▶ **WHAT IS REQUIRED**:
Answer these questions using the passage on antimicrobial chalcones from A. keiskei:
1. What MIC did compound 2 show against MRSA?
2. What share of the total fraction did the peak area for compound 4 make up?
3. What kind of curves were used to calculate the data in Table 3?

▶ **STUDY TEXT**:
>>>>

By integrating biochemometrics and molecular networking into the traditional bioassay-guided fractionation workflow, it was possible to prioritize minor constituents in A. keiskei for isolation (see workflow, Supplementary Fig. S3). Using biochemometrics to filter molecular networks and focus on specific structural classes, a subset of chalcone derivatives were identified that were most likely to possess antimicrobial activity and were prioritized for isolation. With this method, known, abundant antimicrobial compounds 1 and 2 were isolated, similar to previous bioassay-guided fractionation approaches alone [13]. Compounds 1 and 2 demonstrated MICs against MRSA (USA300 LAC strain AH1263) [20] of 4.6 µM and 4.0 µM, respectively (Table 3, Fig. S13). The biochemometrics/GNPS approach also enabled isolation of an additional low abundance antimicrobial compound (4), marker ion D (Table 2) that has not previously been reported to possess antimicrobial activity. In selectivity ratio plots, 4 was listed as the fourth top contributor to the observed biological activity of A. keiskei despite its low relative abundance (Fig. 1A, Table 2). In the base-peak chromatogram of the A. keiskei root extract, the peak area associated with 4 only accounted for 0.8% of the total fraction (Fig. 4). Compound 4 did inhibit growth of MRSA (IC₅₀ at 168 µM, Table 3, Fig. S13) although did not reach MIC at the highest concentration tested (284 µM). Finally, as additional confirmation, we also isolated 3, which appeared in the chalcone molecular network (Fig. 2) but was not predicted to be antimicrobial. As predicted by biochemometrics, 3 did not possess antimicrobial activity, despite structural similarity to active compounds. Collectively, the agreement between predicted and observed biological activity of 1–4 demonstrates that the biochemometrics process as employed can be effective for identifying a subset of molecules for isolation based on their likely biological activity.

Table 3.

MIC and IC₅₀ data for compounds 1–4 against methicillin-resistant S. aureus (MRSA USA300 LAC strain AH1263) [20] relative to vehicle control measured turbidimetrically by OD₆₀₀. Presented data were calculated using four-parameter logistic curves of triplicate data.

Compound	MICa	IC50
1	4.6 µM	2.0 µM
2	4.0 µM	2.3 µM
3	--	--
4	--	168 µM

^aThe MIC value expressed is likely higher than the actual MIC value, which lies somewhere between the lowest tested concentration that inhibited bacterial growth and the highest tested concentration that did not completely inhibit bacterial growth [27].

<<<<

Stored data entries
>>>>

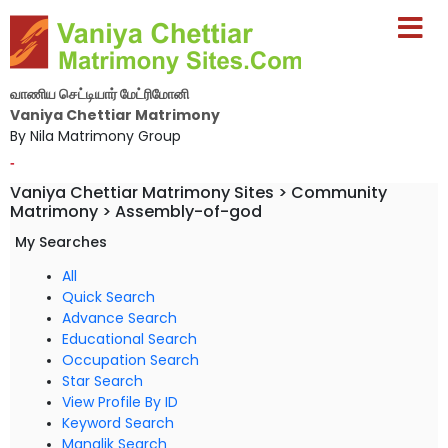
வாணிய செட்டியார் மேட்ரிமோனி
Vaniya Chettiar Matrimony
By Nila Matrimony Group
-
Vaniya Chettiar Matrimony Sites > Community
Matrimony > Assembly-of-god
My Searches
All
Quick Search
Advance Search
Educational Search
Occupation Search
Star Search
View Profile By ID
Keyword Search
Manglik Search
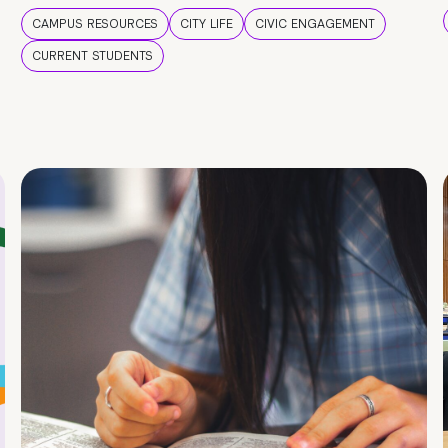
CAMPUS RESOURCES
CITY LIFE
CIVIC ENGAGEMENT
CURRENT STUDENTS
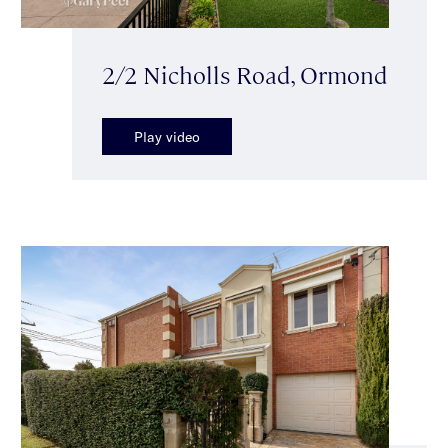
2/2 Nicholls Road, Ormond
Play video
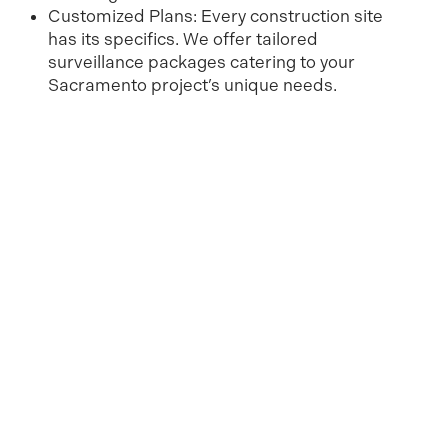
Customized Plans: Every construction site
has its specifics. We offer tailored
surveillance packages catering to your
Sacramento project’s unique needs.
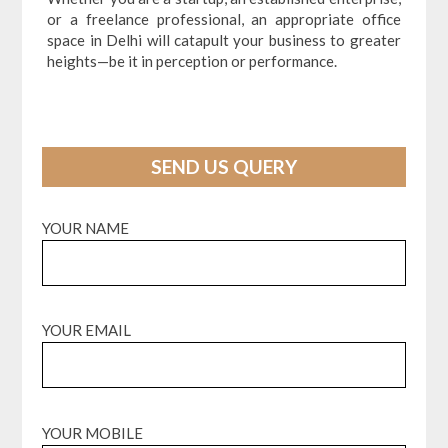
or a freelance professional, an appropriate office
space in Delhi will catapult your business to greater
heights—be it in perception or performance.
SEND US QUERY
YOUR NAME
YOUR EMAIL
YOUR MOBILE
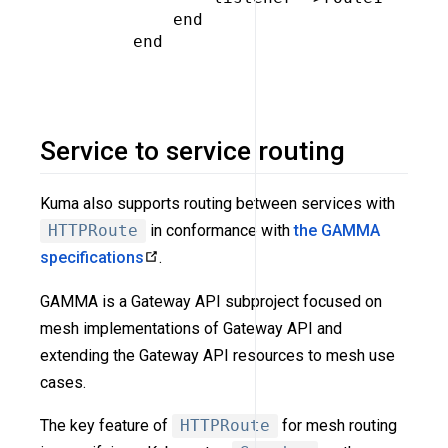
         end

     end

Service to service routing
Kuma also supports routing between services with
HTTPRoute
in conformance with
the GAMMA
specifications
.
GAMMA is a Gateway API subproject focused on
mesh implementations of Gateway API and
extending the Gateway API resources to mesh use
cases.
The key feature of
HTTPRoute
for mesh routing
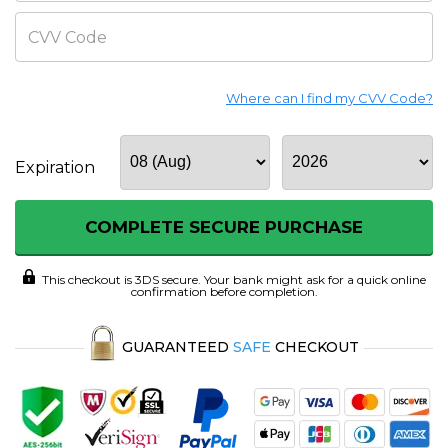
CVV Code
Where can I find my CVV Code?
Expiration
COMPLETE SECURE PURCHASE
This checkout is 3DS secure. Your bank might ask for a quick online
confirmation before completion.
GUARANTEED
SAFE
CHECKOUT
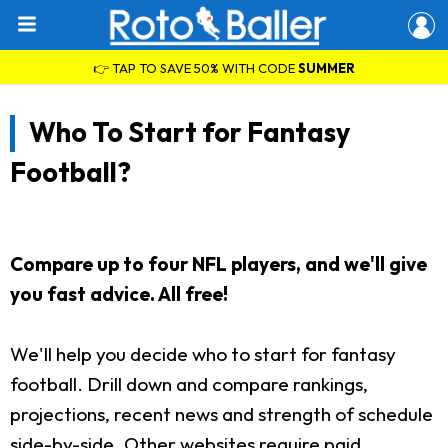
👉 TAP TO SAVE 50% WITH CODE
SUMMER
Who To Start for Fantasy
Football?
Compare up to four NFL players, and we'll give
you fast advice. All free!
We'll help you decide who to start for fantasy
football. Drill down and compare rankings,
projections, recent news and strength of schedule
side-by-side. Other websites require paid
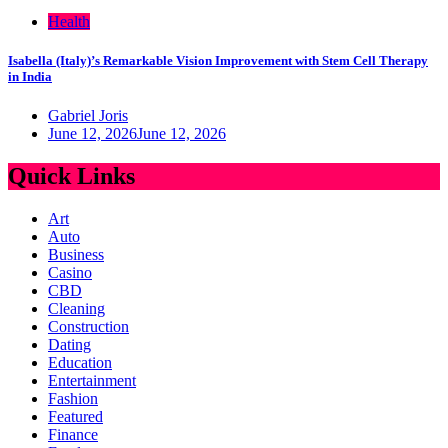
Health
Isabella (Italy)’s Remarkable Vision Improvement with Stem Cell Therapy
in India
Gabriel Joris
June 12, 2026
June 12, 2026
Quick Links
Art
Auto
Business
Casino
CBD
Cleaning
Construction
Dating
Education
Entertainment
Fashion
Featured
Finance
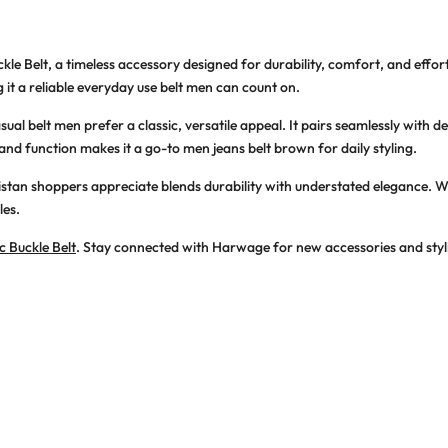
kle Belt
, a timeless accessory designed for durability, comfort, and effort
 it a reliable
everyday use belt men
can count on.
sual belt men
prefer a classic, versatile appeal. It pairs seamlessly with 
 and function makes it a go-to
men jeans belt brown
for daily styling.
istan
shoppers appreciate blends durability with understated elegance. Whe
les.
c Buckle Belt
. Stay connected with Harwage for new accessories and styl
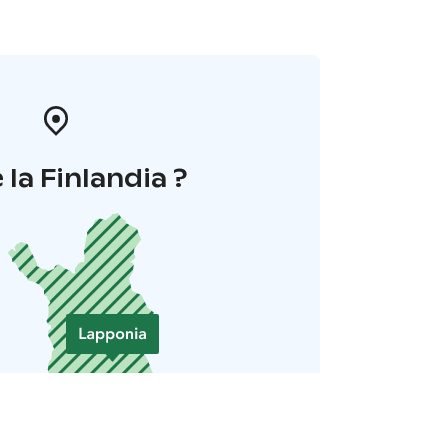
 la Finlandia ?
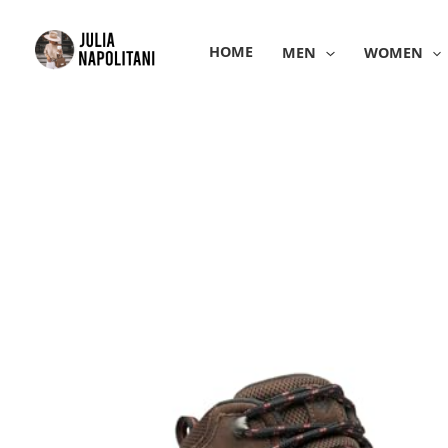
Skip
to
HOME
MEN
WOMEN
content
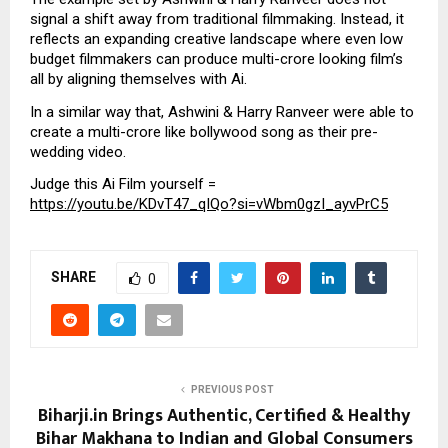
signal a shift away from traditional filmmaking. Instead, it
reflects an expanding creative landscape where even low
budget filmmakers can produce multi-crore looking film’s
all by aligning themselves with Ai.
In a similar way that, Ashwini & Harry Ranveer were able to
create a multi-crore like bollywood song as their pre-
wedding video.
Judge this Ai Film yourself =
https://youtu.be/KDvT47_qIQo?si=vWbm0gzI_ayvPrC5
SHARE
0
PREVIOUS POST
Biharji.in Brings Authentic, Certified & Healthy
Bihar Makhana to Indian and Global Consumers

<<<<

▶ **ANSWER SECTION**:
1. 4.0 µM
2. 0.8%
3. Four-parameter logistic curves of triplicate data